Threats to E. carsonii and other native species dependent on natural discharge of groundwater from the Great Artesian Basin include:
- The artificial removal of groundwater which reduces spring flows into wetlands can leave many spring complexes completely inactive.
- Damage to spring wetlands through excavation.
- The introduction of exotic species such as para grass and hymenachne in ponded pastures can compete with and may exclude native plant species from their habitat.
- Trampling by grazing animals around the edges of spring wetlands which disturbs vegetation and native species populations.
- The removal and destruction of vegetation by pig rooting (extensive digging to find food such as tubers, worms and soil invertebrates).
A recovery plan for the community of native species dependent on natural discharge of groundwater from the Great Artesian Basin has been developed. The recovery plan sets out actions to benefit the conservation of E. carsonii. These actions include:
- Minimise impact of stock and feral animal disturbance and manage total grazing pressure. Establish fencing where appropriate including the option to regulate stock use rather than exclude stock.
- Eradicate exotic plants from springs and ensure no further deliberate introductions of exotic species occur.
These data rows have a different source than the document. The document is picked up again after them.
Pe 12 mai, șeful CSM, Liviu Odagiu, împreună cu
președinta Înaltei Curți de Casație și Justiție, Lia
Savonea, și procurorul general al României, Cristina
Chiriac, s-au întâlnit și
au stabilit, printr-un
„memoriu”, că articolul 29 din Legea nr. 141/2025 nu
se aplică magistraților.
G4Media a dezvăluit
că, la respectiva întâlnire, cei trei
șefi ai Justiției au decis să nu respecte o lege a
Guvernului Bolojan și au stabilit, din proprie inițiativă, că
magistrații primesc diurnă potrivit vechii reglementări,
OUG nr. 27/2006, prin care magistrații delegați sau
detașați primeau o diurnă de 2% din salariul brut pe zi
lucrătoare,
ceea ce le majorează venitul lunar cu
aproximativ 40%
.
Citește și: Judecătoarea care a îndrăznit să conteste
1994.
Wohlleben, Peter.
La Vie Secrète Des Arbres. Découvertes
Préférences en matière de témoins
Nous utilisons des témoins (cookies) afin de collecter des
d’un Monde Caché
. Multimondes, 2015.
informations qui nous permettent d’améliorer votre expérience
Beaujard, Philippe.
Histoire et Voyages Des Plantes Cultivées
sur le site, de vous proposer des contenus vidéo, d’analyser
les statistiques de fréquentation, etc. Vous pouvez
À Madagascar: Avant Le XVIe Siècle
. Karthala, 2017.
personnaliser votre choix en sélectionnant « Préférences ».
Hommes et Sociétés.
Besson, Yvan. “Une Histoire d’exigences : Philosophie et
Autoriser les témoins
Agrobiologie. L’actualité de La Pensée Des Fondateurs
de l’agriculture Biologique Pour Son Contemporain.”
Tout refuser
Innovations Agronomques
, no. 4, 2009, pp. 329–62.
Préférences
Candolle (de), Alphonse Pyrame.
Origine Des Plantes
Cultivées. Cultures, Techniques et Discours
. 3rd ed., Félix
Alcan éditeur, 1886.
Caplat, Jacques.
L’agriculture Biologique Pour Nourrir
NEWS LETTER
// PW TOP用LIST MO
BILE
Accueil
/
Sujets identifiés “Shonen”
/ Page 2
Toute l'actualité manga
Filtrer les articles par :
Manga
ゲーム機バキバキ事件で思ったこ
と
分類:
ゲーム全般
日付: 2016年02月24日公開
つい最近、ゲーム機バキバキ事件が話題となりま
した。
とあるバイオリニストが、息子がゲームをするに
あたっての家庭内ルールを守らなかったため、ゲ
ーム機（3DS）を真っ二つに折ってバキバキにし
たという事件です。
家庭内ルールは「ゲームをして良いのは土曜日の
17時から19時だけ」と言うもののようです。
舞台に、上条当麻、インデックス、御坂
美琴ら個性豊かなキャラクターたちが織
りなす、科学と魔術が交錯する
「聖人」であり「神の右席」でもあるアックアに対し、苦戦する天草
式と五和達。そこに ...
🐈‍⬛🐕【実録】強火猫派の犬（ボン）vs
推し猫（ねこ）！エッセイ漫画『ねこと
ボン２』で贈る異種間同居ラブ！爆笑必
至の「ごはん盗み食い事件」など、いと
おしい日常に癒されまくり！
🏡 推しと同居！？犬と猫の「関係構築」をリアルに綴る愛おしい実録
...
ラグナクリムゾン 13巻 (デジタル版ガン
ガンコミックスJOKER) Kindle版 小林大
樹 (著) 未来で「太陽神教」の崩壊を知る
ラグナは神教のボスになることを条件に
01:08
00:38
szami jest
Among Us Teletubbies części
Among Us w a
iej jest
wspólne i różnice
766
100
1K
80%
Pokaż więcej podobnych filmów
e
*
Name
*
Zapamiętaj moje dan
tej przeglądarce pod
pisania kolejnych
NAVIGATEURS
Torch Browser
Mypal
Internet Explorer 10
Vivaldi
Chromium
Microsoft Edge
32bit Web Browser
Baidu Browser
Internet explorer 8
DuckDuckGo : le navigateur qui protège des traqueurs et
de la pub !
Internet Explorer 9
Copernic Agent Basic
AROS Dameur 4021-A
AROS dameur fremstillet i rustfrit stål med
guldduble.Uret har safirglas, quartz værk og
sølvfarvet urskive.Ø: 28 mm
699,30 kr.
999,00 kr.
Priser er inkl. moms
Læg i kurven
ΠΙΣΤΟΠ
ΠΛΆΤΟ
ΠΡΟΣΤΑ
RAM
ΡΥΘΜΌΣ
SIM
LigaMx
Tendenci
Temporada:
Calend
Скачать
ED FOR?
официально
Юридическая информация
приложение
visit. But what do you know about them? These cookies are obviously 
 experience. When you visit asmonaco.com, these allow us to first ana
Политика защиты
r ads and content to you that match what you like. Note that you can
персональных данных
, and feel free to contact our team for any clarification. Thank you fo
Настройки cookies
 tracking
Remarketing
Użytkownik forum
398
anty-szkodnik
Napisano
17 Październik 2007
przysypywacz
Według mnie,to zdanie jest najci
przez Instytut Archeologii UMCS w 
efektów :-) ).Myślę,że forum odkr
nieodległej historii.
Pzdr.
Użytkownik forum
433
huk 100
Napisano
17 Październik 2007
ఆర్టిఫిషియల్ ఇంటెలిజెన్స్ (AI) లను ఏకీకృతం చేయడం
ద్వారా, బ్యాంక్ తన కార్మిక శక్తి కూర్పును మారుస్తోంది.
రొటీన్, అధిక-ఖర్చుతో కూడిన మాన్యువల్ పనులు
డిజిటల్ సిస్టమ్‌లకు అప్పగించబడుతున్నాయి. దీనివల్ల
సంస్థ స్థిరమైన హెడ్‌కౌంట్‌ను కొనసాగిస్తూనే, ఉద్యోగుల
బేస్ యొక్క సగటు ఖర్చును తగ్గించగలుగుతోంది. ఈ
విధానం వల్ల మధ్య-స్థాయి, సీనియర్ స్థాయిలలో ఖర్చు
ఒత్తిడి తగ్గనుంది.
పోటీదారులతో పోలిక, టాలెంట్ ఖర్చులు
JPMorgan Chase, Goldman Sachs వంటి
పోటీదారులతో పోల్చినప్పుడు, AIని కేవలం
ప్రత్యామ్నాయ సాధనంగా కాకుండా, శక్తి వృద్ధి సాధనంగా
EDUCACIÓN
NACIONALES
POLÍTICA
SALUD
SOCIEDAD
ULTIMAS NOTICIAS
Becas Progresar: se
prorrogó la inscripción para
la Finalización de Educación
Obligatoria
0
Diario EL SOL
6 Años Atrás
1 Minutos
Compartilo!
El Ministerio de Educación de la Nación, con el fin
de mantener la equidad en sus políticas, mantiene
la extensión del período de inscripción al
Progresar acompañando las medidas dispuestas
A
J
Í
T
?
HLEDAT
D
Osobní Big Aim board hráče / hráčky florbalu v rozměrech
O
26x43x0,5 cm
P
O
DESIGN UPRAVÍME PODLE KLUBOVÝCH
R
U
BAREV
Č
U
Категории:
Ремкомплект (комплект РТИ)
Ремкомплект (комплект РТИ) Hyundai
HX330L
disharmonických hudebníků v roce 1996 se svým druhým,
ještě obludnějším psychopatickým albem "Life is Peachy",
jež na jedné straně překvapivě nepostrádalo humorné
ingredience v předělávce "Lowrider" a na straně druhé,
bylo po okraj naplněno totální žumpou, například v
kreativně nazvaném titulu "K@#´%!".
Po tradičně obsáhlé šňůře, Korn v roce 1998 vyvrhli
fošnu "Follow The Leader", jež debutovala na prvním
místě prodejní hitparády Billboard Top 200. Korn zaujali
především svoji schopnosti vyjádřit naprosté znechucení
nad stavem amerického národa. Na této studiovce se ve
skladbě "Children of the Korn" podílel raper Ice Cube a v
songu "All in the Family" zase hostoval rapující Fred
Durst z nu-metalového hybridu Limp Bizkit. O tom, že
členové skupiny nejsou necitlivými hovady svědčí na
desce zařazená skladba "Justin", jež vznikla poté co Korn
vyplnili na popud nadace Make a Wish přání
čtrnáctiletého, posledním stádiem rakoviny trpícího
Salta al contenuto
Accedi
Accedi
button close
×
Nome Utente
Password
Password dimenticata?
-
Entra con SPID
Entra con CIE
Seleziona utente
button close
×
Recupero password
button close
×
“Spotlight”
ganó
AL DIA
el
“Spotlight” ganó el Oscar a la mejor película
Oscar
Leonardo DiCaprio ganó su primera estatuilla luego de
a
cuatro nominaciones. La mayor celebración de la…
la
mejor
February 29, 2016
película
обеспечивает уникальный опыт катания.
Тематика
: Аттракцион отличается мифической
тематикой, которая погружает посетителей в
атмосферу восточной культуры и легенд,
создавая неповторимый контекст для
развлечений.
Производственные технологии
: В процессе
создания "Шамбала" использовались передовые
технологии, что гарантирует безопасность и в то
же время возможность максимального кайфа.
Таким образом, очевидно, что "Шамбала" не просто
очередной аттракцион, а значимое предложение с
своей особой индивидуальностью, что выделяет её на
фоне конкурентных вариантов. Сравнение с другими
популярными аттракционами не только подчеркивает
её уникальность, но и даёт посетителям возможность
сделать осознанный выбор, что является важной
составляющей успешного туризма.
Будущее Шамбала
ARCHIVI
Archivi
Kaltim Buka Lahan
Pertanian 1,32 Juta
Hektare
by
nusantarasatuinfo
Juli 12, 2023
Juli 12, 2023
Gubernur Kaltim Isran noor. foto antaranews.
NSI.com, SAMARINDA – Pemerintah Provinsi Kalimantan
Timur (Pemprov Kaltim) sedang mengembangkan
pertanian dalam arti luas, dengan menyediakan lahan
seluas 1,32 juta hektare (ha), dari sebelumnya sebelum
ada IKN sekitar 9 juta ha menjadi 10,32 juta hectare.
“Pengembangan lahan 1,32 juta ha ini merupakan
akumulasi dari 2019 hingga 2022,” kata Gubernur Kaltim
- Effectively monitor spring flows.
- Ensure landholders understand that excavation and related direct threatening processes are regulated activities.
What can you do to help this species?
- Avoid excavating spring wetlands containing E. carsonii.
- Do not plant exotic ponded pasture species or other exotic weed species in spring wetlands.
- Fence spring wetlands to control stock-use and exclude feral pigs.
- Do not construct dams that would result in the flooding of springs.
- Avoid developing new bores for groundwater use or using existing bores that will negatively affect native species populations.
Davies RJ, Craigie AI, Mackay DA, Whalen MA, Cheong JP, & Leach GL. 2007. Resolution of the taxonomy of Eriocaulon (Eriocaulaceae) taxa endemic to Australian mound springs, using morphometrics and AFLP markers. Australian Systematic Botany, 20(5), 428-447.
Department of Sustainability, Environment, Water, Population and Communities (SEWPaC). 2012. Eriocaulon carsonii salt pipewort, Button grass in the Species Profile and Threats Databse. SEWPaC, Canberra.
Fensham RJ, Ponder WF and Fairfax RJ. 2010. National recovery plan for the community of native species dependent on natural discharge of groundwater from the Great Artesian Basin. Report to the Department of Environment, Water, Heritage and the Arts, Canberra. Queensland Department of Environment and Heritage Protection, Brisbane.
Fensham RJ & Fairfax RJ. 2003. Spring wetlands of the Great Artesian Basin, Queensland, Australia. Wetland Ecology and Management. 11:343-362.
New South Wales National Parks and Wildlife Service. 2002. Salt pipewort (Eriocaulon carsonii) recovery plan. NSW National Parks and Wildlife Service, Hurstville.